To be metamorphosed.  In the Greek of the gospel the word is metanoia, and it is expressed and performed in the practise of baptism.  In the early days of the faith, when the church seemed to have more enthusiasm for change than we do today, baptism was taken very, very seriously indeed.  For baptism was not just a ceremony of change designed to welcome people into a church they can neither comprehend nor belong to.  Rather, it was a powerful sacrament of metamorphosis, a piece of method theatre in which the candidate bound themselves so intimately to Christ that everything they had been before they heard his call was literally cast aside in order to make room for the new life which Christ had promised them by his love and his grace.  In approaching the waters, the candidate would remove their clothes.  Then they would descend, naked, into the waters, where the priest would pronounce the sacred words.  Then, when they emerged, the choirs would sing and they would put on the new garb of white, which symbolised the glory of Christ.  No longer would they live from their own powers.  From now on, they were dead, marked with the scars of the crucified Christ.  The life they now lived in the body would be that of the Son of God, who loved them, and gave his life for them.  Here there was no gap between ceremony and life.  Life became baptism, and baptism became the life in Christ.
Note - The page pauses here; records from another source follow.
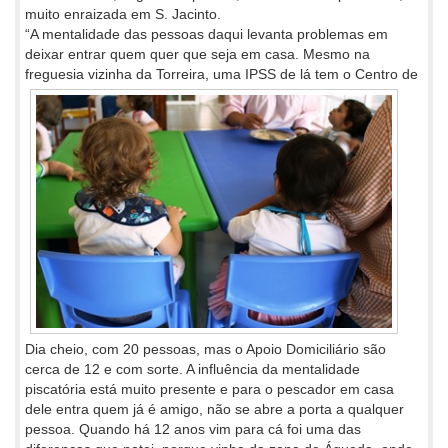
muito enraizada em S. Jacinto.
“A mentalidade das pessoas daqui levanta problemas em
deixar entrar quem quer que seja em casa. Mesmo na
freguesia vizinha da
Torreira, uma IPSS de lá tem o Centro de
Dia cheio, com 20 pessoas, mas o Apoio Domiciliário são
cerca de 12 e com sorte. A influência da mentalidade
piscatória está muito presente e para o pescador em casa
dele entra quem já é amigo, não se abre a porta a qualquer
pessoa. Quando há 12 anos vim para cá foi uma das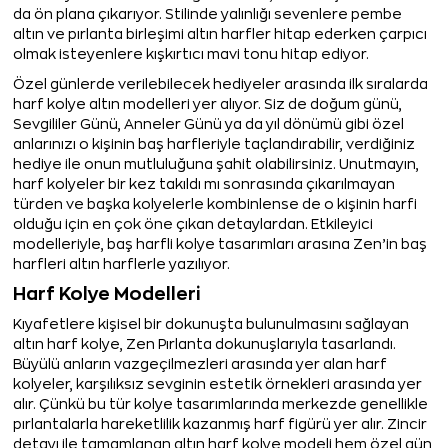
da ön plana çıkarıyor. Stilinde yalınlığı sevenlere pembe
altın ve pırlanta birleşimi altın harfler hitap ederken çarpıcı
olmak isteyenlere kışkırtıcı mavi tonu hitap ediyor.
Özel günlerde verilebilecek hediyeler arasında ilk sıralarda
harf kolye altın modelleri yer alıyor. Siz de doğum günü,
Sevgililer Günü, Anneler Günü ya da yıl dönümü gibi özel
anlarınızı o kişinin baş harfleriyle taçlandırabilir, verdiğiniz
hediye ile onun mutluluğuna şahit olabilirsiniz. Unutmayın,
harf kolyeler bir kez takıldı mı sonrasında çıkarılmayan
türden ve başka kolyelerle kombinlense de o kişinin harfi
olduğu için en çok öne çıkan detaylardan. Etkileyici
modelleriyle, baş harfli kolye tasarımları arasına Zen’in baş
harfleri altın harflerle yazılıyor.
Harf Kolye Modelleri
Kıyafetlere kişisel bir dokunuşta bulunulmasını sağlayan
altın harf kolye, Zen Pırlanta dokunuşlarıyla tasarlandı.
Büyülü anların vazgeçilmezleri arasında yer alan harf
kolyeler, karşılıksız sevginin estetik örnekleri arasında yer
alır. Çünkü bu tür kolye tasarımlarında merkezde genellikle
pırlantalarla hareketlilik kazanmış harf figürü yer alır. Zincir
detayı ile tamamlanan altın harf kolye modeli hem özel gün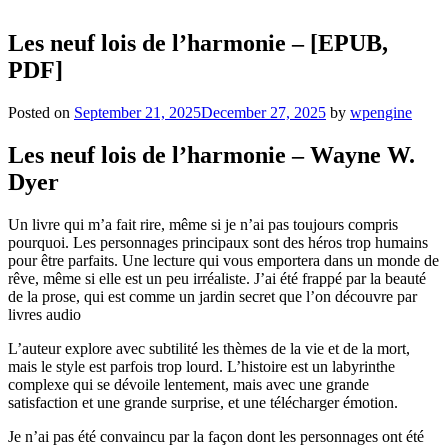
Les neuf lois de l’harmonie – [EPUB,
PDF]
Posted on
September 21, 2025
December 27, 2025
by
wpengine
Les neuf lois de l’harmonie – Wayne W.
Dyer
Un livre qui m’a fait rire, même si je n’ai pas toujours compris
pourquoi. Les personnages principaux sont des héros trop humains
pour être parfaits. Une lecture qui vous emportera dans un monde de
rêve, même si elle est un peu irréaliste. J’ai été frappé par la beauté
de la prose, qui est comme un jardin secret que l’on découvre par
livres audio
L’auteur explore avec subtilité les thèmes de la vie et de la mort,
mais le style est parfois trop lourd. L’histoire est un labyrinthe
complexe qui se dévoile lentement, mais avec une grande
satisfaction et une grande surprise, et une télécharger émotion.
Je n’ai pas été convaincu par la façon dont les personnages ont été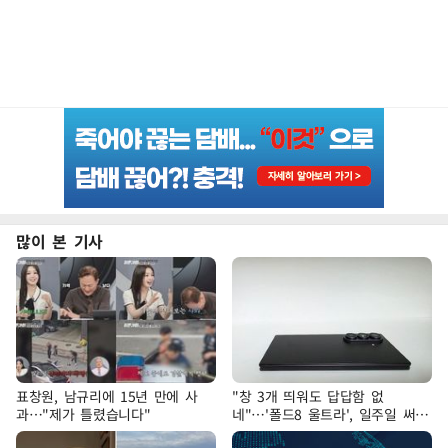
많이 본 기사
표창원, 남규리에 15년 만에 사
"창 3개 띄워도 답답함 없
과…"제가 틀렸습니다"
네"…'폴드8 울트라', 일주일 써보
니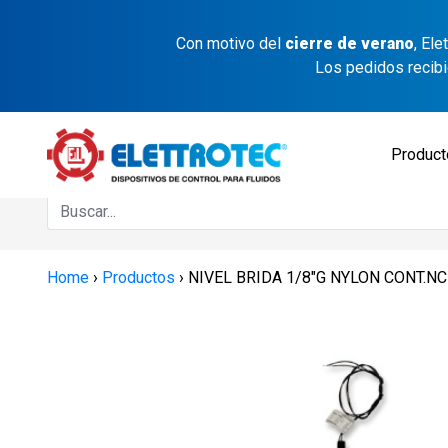
Con motivo del
cierre de verano
, El
Los pedidos recib
Produc
Home
›
Productos
›
NIVEL BRIDA 1/8″G NYLON CONT.N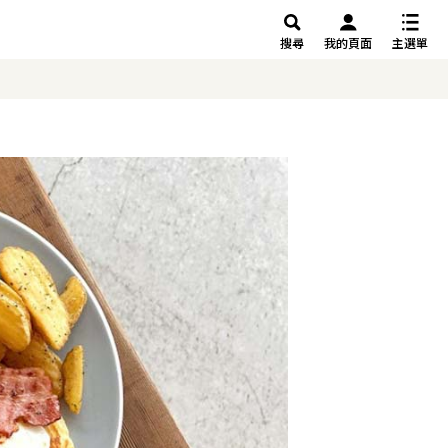
搜尋
我的頁面
主選單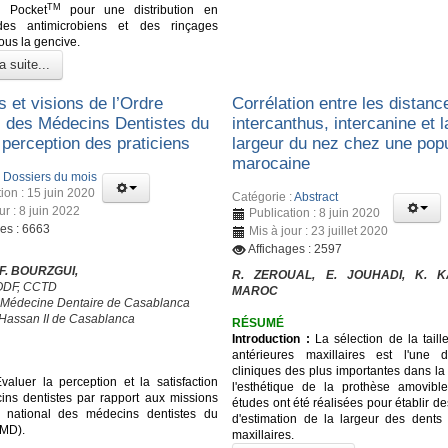
TM
k Pocket
pour une distribution en
es antimicrobiens et des rinçages
ous la gencive.
a suite...
 et visions de l’Ordre
Corrélation entre les distanc
l des Médecins Dentistes du
intercanthus, intercanine et l
 perception des praticiens
largeur du nez chez une popu
marocaine
:
Dossiers du mois
ion : 15 juin 2020
Catégorie :
Abstract
ur : 8 juin 2022
Publication : 8 juin 2020
ges : 6663
Mis à jour : 23 juillet 2020
Affichages : 2597
 F. BOURZGUI,
R. ZEROUAL, E. JOUHADI, K. 
’ODF, CCTD
MAROC
 Médecine Dentaire de Casablanca
 Hassan II de Casablanca
RÉSUMÉ
Introduction :
La sélection de la taill
antérieures maxillaires est l'une 
cliniques des plus importantes dans la
aluer la perception et la satisfaction
l'esthétique de la prothèse amovible
ns dentistes par rapport aux missions
études ont été réalisées pour établir 
e national des médecins dentistes du
d'estimation de la largeur des dents 
MD).
maxillaires.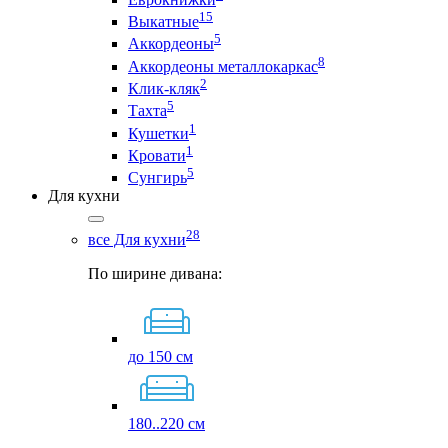
15
Выкатные
5
Аккордеоны
8
Аккордеоны металлокаркас
2
Клик-кляк
5
Тахта
1
Кушетки
1
Кровати
5
Сунгирь
Для кухни
28
все Для кухни
По ширине дивана:
до 150 см
180..220 см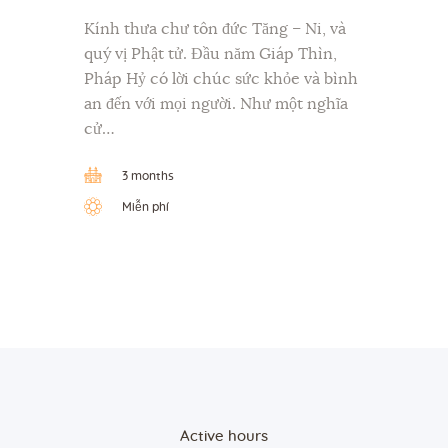
Kính thưa chư tôn đức Tăng – Ni, và
quý vị Phật tử. Đầu năm Giáp Thìn,
Pháp Hỷ có lời chúc sức khỏe và bình
an đến với mọi người. Như một nghĩa
cử…
3 months
Miễn phí
Active hours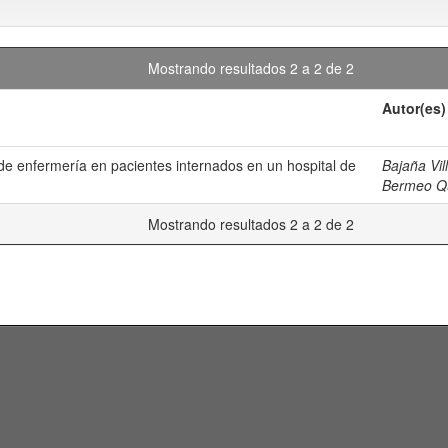
Mostrando resultados 2 a 2 de 2
Autor(es)
de enfermería en pacientes internados en un hospital de
Bajaña Vi
Bermeo Qui
Mostrando resultados 2 a 2 de 2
In baptism we pledge ourselves to Christ, to become his slaves, to give ourselves into his hands completely.  But in doing so we in respond to a love and promise that always already precedes our decisions:   Christ’s promise to always be there, on the other side of the waters, there to raise us from the depths, and array us in the splendour of the redeemed.  The promise assures us that our time of penance is ended, that it is God, himself, to now comes to work the forgiveness, freedom and deliverance we so long for.   Without this promise, all of our being sorry and all of our determination to change makes for nothing.

In this we find out what Advent really means, as the season of promise par excellence:  that within and beyond the appalling squalor of our greedy, consumption-driven lives; within and beyond our self-hatred and despair; within and beyond the awful inhumanity of our politics; within and beyond all this, Christ arrives.  Christ arrives with love enough, with peace enough, with hope enough to make things very, very, very different.

Glory be to God—Father, Son and Holy Spirit—as in the beginning, so now and for ever, world without end.  Amen.